§ Short problem: Give back the data from its first line through the line containing "local contrast: detail 130%", with "history" renamed to "edit log" and nothing else changed.

───── Given records ─────

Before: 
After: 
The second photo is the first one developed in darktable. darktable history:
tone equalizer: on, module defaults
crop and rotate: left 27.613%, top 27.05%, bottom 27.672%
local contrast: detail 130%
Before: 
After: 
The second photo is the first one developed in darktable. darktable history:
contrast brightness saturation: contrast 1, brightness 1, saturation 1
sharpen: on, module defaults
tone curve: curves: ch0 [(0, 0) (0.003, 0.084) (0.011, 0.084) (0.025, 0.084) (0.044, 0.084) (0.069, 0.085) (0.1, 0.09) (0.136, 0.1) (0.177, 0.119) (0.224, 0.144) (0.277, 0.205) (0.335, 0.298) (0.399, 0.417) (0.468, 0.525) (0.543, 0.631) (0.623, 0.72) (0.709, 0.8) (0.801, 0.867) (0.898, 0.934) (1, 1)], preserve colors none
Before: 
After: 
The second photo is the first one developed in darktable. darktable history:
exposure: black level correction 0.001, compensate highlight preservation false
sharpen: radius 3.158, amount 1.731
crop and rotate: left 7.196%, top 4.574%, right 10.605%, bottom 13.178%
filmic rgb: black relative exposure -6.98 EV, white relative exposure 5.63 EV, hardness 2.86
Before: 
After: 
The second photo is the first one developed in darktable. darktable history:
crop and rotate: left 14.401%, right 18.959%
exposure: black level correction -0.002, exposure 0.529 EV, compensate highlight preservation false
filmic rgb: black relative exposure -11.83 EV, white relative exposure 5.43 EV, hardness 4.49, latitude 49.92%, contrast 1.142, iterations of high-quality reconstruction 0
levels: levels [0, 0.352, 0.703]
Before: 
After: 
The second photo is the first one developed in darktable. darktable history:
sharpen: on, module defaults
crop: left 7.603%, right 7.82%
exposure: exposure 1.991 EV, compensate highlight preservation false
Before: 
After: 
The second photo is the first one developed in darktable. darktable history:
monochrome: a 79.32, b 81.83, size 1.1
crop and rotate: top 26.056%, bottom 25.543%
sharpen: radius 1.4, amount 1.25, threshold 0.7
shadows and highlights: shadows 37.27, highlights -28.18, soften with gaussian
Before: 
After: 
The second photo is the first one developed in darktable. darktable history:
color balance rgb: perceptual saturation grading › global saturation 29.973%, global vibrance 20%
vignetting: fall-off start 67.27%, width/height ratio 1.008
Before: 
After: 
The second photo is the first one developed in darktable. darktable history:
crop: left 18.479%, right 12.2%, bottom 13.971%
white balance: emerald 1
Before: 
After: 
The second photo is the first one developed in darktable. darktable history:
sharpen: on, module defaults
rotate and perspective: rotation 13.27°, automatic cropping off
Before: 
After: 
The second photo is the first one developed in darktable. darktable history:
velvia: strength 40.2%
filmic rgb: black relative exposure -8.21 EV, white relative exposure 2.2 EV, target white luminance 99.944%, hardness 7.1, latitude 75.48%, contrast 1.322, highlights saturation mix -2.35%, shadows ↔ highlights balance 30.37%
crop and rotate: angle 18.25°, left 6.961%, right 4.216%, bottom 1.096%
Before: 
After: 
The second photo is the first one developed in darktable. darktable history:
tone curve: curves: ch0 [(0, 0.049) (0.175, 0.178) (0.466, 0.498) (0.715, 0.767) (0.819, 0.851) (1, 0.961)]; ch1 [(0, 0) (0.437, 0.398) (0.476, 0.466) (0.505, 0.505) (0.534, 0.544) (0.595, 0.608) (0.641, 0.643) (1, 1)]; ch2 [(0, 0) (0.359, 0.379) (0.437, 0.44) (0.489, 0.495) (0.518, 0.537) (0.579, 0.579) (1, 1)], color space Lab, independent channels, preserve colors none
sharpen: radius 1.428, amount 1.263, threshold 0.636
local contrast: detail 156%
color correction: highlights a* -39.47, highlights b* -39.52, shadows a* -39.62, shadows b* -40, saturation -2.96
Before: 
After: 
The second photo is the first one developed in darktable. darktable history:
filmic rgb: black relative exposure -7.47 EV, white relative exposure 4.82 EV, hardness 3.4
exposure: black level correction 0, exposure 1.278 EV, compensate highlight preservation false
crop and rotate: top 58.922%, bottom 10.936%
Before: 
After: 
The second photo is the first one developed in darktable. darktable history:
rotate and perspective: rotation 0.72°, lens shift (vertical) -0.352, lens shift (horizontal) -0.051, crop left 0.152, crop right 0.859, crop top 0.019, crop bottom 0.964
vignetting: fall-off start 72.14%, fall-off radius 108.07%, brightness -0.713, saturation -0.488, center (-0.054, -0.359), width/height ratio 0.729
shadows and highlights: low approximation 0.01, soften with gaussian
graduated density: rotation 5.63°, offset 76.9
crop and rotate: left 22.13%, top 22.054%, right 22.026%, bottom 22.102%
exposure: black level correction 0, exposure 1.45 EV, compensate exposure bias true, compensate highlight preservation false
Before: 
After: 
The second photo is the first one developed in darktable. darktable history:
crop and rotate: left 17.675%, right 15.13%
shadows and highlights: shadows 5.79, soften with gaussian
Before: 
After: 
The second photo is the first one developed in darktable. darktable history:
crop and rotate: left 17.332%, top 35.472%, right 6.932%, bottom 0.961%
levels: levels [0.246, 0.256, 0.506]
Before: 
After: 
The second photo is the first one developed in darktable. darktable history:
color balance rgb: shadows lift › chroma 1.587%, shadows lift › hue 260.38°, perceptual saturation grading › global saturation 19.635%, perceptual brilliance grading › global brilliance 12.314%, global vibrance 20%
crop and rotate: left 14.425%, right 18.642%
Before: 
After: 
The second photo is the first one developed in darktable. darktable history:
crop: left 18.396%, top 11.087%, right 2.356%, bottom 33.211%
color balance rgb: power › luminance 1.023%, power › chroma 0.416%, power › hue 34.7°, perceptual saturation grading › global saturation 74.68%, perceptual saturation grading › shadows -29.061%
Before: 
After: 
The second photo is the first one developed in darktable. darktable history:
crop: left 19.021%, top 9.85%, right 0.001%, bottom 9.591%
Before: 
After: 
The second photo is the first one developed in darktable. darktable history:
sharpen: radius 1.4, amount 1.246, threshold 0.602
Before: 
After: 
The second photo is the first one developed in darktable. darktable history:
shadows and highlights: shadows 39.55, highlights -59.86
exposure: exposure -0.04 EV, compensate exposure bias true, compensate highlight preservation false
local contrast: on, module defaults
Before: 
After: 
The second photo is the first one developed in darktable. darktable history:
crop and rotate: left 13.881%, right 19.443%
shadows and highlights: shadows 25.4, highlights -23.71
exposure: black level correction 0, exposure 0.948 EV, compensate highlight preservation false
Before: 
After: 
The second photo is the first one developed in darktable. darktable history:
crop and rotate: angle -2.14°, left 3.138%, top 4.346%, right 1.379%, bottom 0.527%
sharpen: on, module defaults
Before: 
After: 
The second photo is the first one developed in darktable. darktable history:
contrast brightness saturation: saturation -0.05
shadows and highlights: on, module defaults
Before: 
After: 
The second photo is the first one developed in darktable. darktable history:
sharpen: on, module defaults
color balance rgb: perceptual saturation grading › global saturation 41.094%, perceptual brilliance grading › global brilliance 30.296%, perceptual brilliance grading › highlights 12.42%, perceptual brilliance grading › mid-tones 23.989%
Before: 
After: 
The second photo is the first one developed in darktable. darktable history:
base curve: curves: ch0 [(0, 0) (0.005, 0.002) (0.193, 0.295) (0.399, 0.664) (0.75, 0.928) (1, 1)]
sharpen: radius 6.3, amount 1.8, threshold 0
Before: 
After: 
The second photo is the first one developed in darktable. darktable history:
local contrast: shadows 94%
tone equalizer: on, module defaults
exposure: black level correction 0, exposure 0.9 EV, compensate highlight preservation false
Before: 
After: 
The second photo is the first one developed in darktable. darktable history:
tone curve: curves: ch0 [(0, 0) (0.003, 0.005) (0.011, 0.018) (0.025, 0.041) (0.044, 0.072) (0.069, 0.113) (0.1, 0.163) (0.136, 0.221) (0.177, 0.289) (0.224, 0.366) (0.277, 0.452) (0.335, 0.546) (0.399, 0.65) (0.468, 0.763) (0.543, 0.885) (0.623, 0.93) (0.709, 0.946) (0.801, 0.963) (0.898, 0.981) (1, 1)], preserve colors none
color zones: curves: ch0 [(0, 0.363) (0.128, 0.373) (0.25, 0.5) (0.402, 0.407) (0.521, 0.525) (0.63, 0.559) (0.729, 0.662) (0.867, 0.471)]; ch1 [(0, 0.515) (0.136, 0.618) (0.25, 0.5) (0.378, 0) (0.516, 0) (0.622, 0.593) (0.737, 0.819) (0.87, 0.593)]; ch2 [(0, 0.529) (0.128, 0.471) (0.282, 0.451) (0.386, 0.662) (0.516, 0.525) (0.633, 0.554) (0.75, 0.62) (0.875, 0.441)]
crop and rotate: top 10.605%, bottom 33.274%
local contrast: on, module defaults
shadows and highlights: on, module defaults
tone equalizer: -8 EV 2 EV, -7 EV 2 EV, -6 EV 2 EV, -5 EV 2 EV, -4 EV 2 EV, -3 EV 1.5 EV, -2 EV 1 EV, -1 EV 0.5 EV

─────

§ Exercise response:
Before: 
After: 
The second photo is the first one developed in darktable. darktable edit log:
tone equalizer: on, module defaults
crop and rotate: left 27.613%, top 27.05%, bottom 27.672%
local contrast: detail 130%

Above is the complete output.